By Johanna F. Still, posted Aug 26, 2022
84 Lumber Wilmington has plans to roughly double its footprint at its facility at 1700 Hall Drive in the ILM Business Park. (Photo courtesy of 84 Lumber)
Wholesale lumber supplier 84 Lumber is in the process of planning an expansion at its location off Blue Clay Road.

In June, 84 Lumber signed a new lease with the Wilmington International Airport for additional land in its ILM Business Park. The added 10.8 acres will roughly double the company’s current setup at ILM and allow the airport to net an additional $202,292 annually. 

The company just had a survey performed and is in the process of permitting, said Bethany Cypher, 84 Lumber’s vice president of real estate and development. Construction of the expansion, which entails an approximately 70,000-square-foot warehouse, should take a maximum of one year, Cypher said. 

Wilmington general manager Brad Wilson said at the airport location, the company sells, of course, lumber, and “anything needed in the new construction process about to build new homes.” Doors and windows are kept in warehouses and lumber and engineered wood products are stacked outdoors, he said. 

The Wilmington location is currently out of room, Wilson said. “We were fortunate to have property next to us that was available,” he said.

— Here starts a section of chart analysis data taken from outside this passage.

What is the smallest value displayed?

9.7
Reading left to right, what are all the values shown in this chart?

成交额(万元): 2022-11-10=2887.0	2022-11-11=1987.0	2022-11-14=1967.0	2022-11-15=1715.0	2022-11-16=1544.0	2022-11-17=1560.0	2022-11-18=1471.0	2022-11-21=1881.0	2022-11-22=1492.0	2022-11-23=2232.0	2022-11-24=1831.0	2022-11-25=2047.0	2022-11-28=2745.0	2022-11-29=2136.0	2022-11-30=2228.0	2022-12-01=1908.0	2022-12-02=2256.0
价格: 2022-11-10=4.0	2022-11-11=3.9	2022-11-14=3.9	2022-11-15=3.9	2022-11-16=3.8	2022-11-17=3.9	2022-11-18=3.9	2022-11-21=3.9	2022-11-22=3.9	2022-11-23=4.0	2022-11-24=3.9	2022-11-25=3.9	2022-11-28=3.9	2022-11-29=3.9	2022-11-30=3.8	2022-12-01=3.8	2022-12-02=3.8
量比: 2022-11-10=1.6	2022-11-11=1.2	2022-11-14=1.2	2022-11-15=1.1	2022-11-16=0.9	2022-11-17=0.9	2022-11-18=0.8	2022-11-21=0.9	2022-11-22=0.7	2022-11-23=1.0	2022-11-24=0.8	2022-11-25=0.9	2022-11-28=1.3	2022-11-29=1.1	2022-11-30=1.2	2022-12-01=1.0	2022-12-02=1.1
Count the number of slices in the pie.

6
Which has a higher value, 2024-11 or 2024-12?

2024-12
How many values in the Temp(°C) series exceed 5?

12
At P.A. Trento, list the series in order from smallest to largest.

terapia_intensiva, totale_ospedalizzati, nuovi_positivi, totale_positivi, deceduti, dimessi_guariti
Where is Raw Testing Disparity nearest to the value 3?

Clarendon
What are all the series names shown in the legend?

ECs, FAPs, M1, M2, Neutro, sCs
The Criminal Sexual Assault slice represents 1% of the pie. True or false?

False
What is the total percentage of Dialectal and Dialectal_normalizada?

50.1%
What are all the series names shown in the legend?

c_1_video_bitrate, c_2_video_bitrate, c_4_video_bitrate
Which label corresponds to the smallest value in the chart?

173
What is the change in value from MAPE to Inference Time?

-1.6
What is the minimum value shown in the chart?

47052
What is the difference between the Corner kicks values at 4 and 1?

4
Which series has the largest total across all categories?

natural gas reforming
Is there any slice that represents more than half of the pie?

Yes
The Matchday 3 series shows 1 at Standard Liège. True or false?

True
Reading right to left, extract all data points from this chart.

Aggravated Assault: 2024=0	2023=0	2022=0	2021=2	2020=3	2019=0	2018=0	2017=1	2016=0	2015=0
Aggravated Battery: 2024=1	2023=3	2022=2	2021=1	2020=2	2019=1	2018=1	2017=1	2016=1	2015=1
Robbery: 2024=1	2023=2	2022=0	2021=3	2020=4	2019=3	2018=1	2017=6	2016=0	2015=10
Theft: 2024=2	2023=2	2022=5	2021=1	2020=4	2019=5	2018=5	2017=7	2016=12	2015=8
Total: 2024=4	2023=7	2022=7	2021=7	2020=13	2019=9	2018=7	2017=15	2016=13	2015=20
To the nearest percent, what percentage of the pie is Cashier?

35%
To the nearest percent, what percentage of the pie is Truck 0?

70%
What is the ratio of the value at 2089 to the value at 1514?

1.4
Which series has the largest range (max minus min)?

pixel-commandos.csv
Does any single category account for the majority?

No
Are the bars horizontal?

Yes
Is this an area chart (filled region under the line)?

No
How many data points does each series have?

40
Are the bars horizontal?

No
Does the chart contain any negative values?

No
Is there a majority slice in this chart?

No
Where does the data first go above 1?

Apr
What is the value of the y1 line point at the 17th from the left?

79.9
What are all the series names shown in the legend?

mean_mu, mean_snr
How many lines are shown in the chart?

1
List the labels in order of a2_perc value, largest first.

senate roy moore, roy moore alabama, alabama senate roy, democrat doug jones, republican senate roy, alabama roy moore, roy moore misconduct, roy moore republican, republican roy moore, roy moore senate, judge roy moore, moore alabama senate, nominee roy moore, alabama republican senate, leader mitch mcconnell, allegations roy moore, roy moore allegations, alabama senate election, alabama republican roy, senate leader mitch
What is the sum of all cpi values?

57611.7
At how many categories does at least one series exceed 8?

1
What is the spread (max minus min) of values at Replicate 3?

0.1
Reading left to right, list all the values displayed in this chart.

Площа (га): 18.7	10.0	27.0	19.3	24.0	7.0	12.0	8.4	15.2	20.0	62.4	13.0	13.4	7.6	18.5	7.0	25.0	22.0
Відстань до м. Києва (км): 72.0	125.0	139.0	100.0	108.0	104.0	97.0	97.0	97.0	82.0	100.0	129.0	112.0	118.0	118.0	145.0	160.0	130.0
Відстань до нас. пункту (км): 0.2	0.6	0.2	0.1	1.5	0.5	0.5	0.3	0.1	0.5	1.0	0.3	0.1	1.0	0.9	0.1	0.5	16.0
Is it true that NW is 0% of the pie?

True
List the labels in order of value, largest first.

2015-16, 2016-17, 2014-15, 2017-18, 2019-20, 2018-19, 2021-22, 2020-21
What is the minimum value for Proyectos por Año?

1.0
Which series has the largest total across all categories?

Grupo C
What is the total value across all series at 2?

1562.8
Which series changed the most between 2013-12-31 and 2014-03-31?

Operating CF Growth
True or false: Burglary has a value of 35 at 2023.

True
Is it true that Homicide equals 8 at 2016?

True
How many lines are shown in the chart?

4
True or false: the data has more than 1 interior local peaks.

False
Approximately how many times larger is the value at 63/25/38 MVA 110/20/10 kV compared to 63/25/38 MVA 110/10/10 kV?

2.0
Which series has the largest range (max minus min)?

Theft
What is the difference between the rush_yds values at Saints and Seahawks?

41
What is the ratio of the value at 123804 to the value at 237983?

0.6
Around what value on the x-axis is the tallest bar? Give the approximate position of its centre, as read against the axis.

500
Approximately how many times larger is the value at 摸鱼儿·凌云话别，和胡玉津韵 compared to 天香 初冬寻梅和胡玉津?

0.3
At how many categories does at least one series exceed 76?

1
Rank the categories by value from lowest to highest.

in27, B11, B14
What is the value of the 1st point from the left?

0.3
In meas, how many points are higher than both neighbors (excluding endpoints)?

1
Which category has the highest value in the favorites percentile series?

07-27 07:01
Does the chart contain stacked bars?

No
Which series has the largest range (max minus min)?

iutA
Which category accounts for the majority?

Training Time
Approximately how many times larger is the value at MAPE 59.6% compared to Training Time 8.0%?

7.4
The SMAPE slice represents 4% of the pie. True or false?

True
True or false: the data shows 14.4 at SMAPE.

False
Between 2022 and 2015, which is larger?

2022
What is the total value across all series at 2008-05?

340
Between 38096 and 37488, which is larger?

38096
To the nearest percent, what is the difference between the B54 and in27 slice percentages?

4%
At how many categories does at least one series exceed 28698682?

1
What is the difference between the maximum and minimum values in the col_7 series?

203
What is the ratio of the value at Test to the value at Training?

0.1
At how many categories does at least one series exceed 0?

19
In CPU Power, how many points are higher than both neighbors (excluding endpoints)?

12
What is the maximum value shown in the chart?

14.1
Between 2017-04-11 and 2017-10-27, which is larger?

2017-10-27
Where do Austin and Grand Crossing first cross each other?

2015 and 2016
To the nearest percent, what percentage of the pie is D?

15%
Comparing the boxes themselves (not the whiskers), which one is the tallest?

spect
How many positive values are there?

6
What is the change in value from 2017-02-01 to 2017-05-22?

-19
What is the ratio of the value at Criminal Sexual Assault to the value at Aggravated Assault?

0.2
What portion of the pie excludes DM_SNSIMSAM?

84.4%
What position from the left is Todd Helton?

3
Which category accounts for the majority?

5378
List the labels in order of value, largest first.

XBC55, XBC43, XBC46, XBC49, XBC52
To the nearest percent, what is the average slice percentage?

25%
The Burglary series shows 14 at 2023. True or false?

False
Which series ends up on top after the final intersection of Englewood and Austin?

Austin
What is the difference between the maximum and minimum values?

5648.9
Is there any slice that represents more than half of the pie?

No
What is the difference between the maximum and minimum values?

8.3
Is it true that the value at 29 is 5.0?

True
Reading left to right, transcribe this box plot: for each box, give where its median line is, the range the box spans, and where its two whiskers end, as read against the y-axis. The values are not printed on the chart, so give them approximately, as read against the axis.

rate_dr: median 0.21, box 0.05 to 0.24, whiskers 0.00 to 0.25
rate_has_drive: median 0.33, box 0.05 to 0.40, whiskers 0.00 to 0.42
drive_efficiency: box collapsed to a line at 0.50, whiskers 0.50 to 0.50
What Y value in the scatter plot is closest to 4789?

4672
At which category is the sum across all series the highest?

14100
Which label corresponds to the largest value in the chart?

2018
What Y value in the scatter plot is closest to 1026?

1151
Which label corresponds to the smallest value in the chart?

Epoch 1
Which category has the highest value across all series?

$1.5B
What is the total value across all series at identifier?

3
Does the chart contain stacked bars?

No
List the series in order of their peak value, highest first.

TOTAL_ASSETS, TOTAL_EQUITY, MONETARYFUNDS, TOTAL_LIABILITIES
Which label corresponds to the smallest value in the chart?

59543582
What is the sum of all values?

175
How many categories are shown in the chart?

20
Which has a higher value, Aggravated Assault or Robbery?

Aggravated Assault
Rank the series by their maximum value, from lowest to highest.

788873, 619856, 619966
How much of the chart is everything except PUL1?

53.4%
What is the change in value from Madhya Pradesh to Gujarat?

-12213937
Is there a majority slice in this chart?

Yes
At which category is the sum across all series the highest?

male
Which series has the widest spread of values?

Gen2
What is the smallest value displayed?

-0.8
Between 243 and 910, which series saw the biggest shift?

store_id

The new storage warehouse and added yard space will allow the company to bring in additional building materials, Wilson said. 

Current operations in Wilmington are supported by a 120,000-square-foot and 80,000,000-square-foot building, according to Wilson. “That’s already maxed out,” he said. 

With haywire conditions driven by the pandemic, Wilson said the Wilmington store faced “unprecedented” demand in recent years. “I’ve been doing this for 26 years and we’ve never seen anything like it,” he said. 

These conditions were boiling due to housing inventory that continually crept lower over a 14-year period, Wilson said. “We were creating a deficit in the housing industry year after year after year. And that just created a lot of pent-up demand,” he said. “There just weren't enough houses out there. So that's been ultimately the driving force behind everything that we've seen over the last two years.”

When the pandemic hit, sawmills pulled back operations, anticipating a dip in demand, but the opposite happened. The shrunken supply caused prices to skyrocket. 

“The sawmills were in catch-up mode for the next two years trying to catch up and that obviously, in turn, created all the historically enormous prices that we saw, not only in lumber but pretty much everything in our industry,” Wilson said.

An economic measure of the lumber industry, the random lengths framing lumber composite price, soared to a peak of over $1,600 in May 2021 after hovering in the $300s in years prior. It has since cooled off to about $526, according to MarketWatch.

“It has come down quite a bit, but where it stops, where it goes from here, I don’t really know. I don’t think any of us do,” he said. “But we have seen a lot of relief from where we were a few months ago.”

The Wilmington location supports about 40 employees, Wilson said, and the expansion may result in the need to hire more. 84 Lumber Wilmington now earns roughly 12 times the amount of sales revenue it did when Wilson first joined the team in 2011, he said. 

Wilson said, “We’re very excited to grow and hopefully continue to grow in this Wilmington market.”